_ACTION ITEM_: Images are not part of the copy; write out the rest of the data exactly as given.

_EXERCISE INPUTS_:
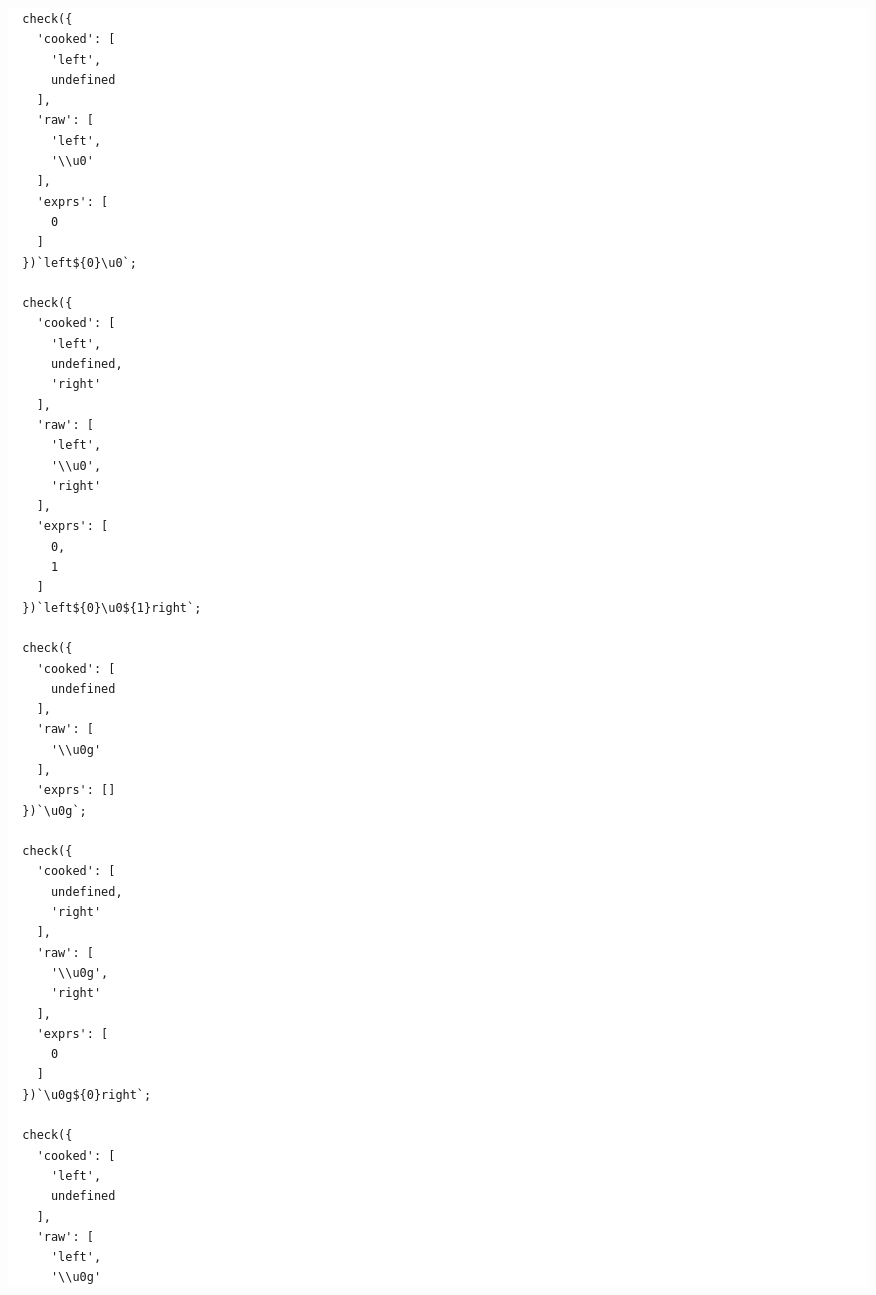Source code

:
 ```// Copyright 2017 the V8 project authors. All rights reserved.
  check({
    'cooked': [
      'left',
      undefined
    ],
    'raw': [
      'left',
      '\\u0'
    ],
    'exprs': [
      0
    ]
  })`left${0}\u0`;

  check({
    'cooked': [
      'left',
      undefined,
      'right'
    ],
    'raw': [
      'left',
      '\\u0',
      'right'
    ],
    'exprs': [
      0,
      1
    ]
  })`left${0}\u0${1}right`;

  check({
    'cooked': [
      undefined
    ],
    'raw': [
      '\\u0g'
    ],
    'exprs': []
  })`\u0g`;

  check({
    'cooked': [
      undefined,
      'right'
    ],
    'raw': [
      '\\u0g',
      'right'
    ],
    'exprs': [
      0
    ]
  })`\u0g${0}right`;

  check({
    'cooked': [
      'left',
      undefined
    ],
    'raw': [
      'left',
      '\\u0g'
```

_YOUR RESPONSE_:
Source code

:
 ```// Copyright 2017 the V8 project authors. All rights reserved.
  check({
    'cooked': [
      'left',
      undefined
    ],
    'raw': [
      'left',
      '\\u0'
    ],
    'exprs': [
      0
    ]
  })`left${0}\u0`;

  check({
    'cooked': [
      'left',
      undefined,
      'right'
    ],
    'raw': [
      'left',
      '\\u0',
      'right'
    ],
    'exprs': [
      0,
      1
    ]
  })`left${0}\u0${1}right`;

  check({
    'cooked': [
      undefined
    ],
    'raw': [
      '\\u0g'
    ],
    'exprs': []
  })`\u0g`;

  check({
    'cooked': [
      undefined,
      'right'
    ],
    'raw': [
      '\\u0g',
      'right'
    ],
    'exprs': [
      0
    ]
  })`\u0g${0}right`;

  check({
    'cooked': [
      'left',
      undefined
    ],
    'raw': [
      'left',
      '\\u0g'
```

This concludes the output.